Sarnova implemented an HRIS tool from ADP called Workforce Now, which was an easy choice because the company already used ADP for payroll. “It was a simple transition and we didn’t have to worry about integration,” Gigandet says.
She did, however, have to rethink how the HR group operated, the reports she would want to generate and the data she needed to track. “We didn’t want to mirror the payroll department because their data was too intricate,” she says.

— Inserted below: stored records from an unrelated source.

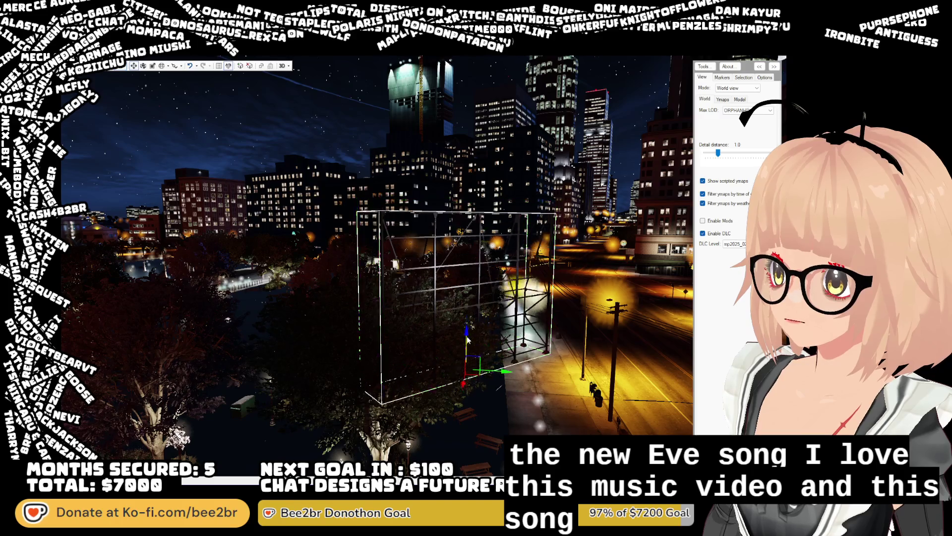
Inspect the bench, planter and newspaper dispenser props, then fly toward the tower past the ficus
click(494, 372)
mouse_move(494, 372)
mouse_down()
mouse_move(500, 359)
mouse_move(457, 353)
mouse_up()
click(445, 444)
mouse_move(495, 276)
mouse_down()
mouse_move(499, 186)
mouse_move(503, 209)
mouse_up()
key(w)
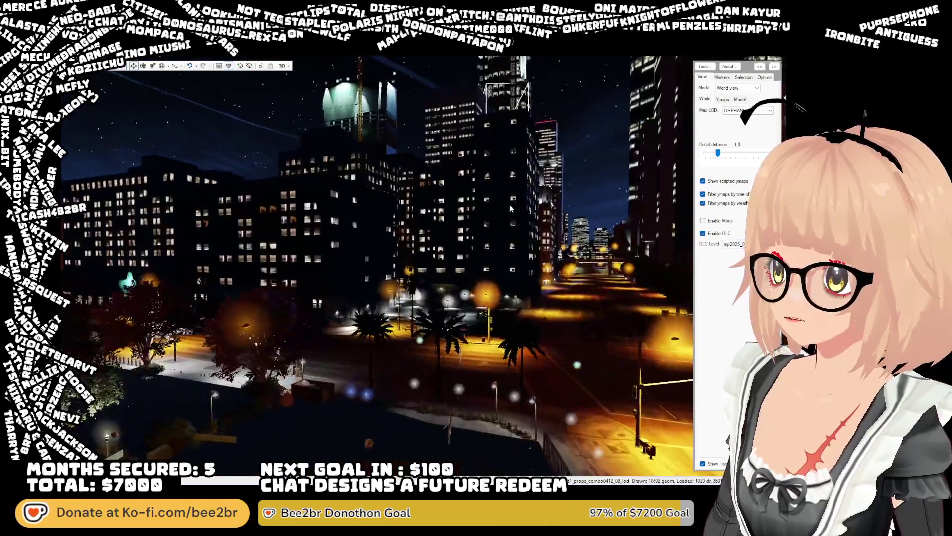
key(w)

But she was surprised by how much thought and effort it took to decide how the data would be organized.
She spent months working with ADP Inc.’s implementation team to refine corporate data so it would be relevant to HR. For example, at Sarnova accounting tracks sales employees by their pay class, but through the HRIS Gigandet tracks them by region; and while payroll breaks down employee groups by numbers, she tracks them by titles and categories.
Along with configuring the data, she implemented an internal job posting board that all employees can access, and recruiting tools that have reduced the time it takes to fill vacant positions.
But the most beneficial feature for Gigandet was open enrollment for employee benefits. “Automating open enrollment saves us at least a month in man hours,” she says.
Instead of spending weeks printing and mailing every employee’s paperwork, and manually entering selections into the system, it’s all automated and self-service-driven, so all Gigandet has to do is approve the applications. “It’s made everyone’s life easier.”
Ballard had a similar experience at Peterson Sullivan. When she first broached the idea of an HRIS with her executive team, members had never even heard of it. But when Ballard explained what it could do, and the time and cost-saving benefits that would come from an automated, paperless HR system, the executives agreed. “They are accountants,” she says. “When I related the HRIS to moving accounting files to a paperless system, it was easy for them to understand the benefits.”
Six months later she had an HRIS system installed and running, including an automated benefits open enrolment system, online performance management documents and paperless recruiting tools.
“It was a huge time savings,” she says. By eliminating the paperwork, she was able to help the company grow faster rather than slow it down. “It gave them the confidence to get the mergers done more rapidly,” she says. “Prior to the HRIS, I would have told them no way.”